主讲人简介: | Chengchun Shi is an Associate Professor at London School of Economics and Political Science. He is serving as the associate editors of JRSSB, JASA (T & M) and Journal of Nonparametric Statistics. His research focuses on developing statistical learning methods in reinforcement learning, with applications to healthcare, ridesharing, video-sharing and neuroimaging. He was the recipient of the Royal Statistical Society Research Prize in 2021 and IMS Tweedie Award in 2024. |
讲座简介: | Time series experiments, in which experimental units receive a sequence of treatments over time, are prevalent in technological companies, including ride sharing platforms and trading companies. These companies frequently employ such experiments for A/B testing, to evaluate the performance of a newly developed policy, product, or treatment relative to a baseline control. Many existing solutions require that the experimental environment be fully observed to ensure the data collected satisfies the Markov assumption. This condition, however, is often violated in real-world scenarios. Such gap between theoretical assumptions and practical realities challenges the reliability of existing approaches and calls for more rigorous investigations of A/B testing procedures.
In this paper, we study the optimal experimental design for A/B testing in partially observable environments. We introduce a controlled (vector) autoregressive moving average model to effectively capture a rich class of partially observable environments. Within this framework, we derive closed-form expressions, i.e., efficiency indicators, to assess the statistical efficiency of various sequential experimental designs in estimating the average treatment effect (ATE).
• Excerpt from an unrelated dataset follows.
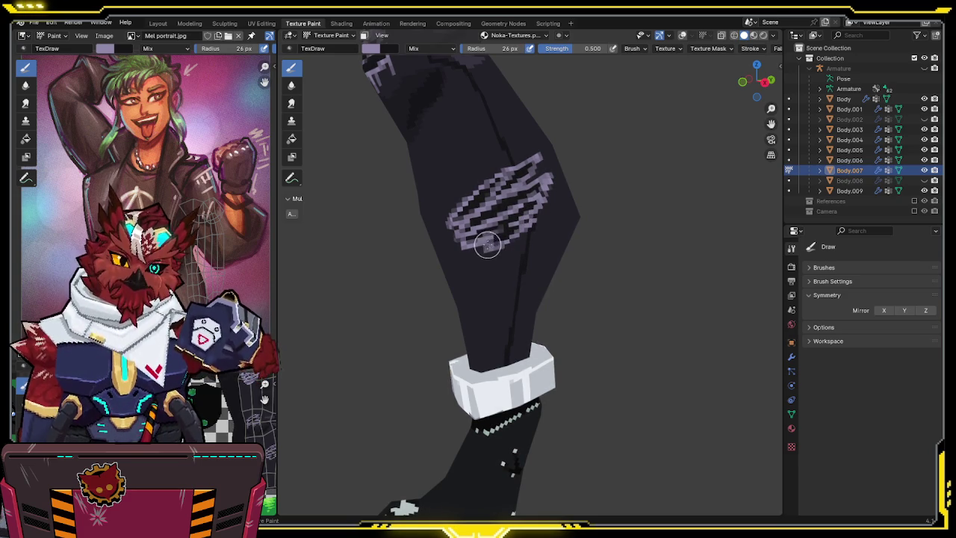
# Bring the knee into view and add further light rip marks to the leg.
pyautogui.moveTo(485, 246); pyautogui.dragTo(467, 253, button='middle')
A key innovation of our approach lies in the introduction of a weak signal assumption, which significantly simplifies the computation of the asymptotic mean squared errors of ATE estimators in time series experiments. We next proceed to develop two data-driven algorithms to estimate the optimal design: one utilizing constrained optimization, and the other employing reinforcement learning. We demonstrate the superior performance of our designs using a dispatch simulator and two real datasets from a ride-sharing company.
|